Strengths and Limitation

This review had strengths like it followed the PRISMA guidelines, registered in the PROSPERO, evidence quality of the studies assessed by PEDRo and GRADE, and all the included articles are recently published RCTs. Despite the strengths, this review had potential limitations. Inclusion of fair to low quality evidence articles, potential limitation of search, and inclusion of only English language articles as this might cause a chance of missing articles published in non-English languages. Lack of homogeneity among the included studies was also one of the main limitations, which might be due to the review was not specific to the follow-up time of the articles.

Conclusion

This systematic review and meta-analysis indicate that thoracic spine thrust manipulation reduces pain and neck disability in all adults with chronic mechanical neck pain compared with other interventions.
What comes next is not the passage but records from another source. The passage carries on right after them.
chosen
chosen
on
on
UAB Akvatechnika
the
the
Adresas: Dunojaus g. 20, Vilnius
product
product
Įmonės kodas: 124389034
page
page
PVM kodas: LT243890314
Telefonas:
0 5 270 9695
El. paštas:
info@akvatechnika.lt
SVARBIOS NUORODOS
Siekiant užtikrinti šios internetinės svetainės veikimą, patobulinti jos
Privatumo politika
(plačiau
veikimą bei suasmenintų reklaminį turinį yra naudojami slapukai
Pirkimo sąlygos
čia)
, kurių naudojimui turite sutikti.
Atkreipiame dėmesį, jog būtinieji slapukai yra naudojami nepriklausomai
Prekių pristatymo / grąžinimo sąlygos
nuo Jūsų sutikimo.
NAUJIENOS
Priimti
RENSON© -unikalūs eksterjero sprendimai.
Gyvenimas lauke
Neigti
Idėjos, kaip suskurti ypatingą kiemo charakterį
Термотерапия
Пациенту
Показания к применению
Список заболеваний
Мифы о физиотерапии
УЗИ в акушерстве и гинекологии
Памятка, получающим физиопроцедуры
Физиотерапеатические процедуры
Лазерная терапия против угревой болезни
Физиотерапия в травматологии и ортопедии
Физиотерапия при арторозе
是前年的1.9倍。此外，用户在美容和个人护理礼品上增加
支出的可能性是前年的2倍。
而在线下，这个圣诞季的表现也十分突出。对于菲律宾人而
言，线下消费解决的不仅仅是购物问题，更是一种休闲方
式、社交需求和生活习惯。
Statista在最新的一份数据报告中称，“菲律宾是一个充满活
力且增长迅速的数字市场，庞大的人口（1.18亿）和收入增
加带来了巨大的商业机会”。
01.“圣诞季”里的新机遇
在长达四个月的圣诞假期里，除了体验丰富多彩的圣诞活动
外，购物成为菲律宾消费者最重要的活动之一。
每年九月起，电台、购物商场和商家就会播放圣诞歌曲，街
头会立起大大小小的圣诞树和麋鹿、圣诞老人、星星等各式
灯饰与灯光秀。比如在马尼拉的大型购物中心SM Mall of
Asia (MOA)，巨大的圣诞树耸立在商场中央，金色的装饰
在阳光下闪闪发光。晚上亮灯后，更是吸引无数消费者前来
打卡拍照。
While the findings of this review support the clinical benefit of TSM for reducing pain, clinicians should interpret these findings carefully as the overall quality of evidence ranges from low to moderate.

Ethical Approval

Ethical approval or patient consent was not required since the present study was a review of previously published literature.

Disclosure

The authors report no conflicts of interest in this work.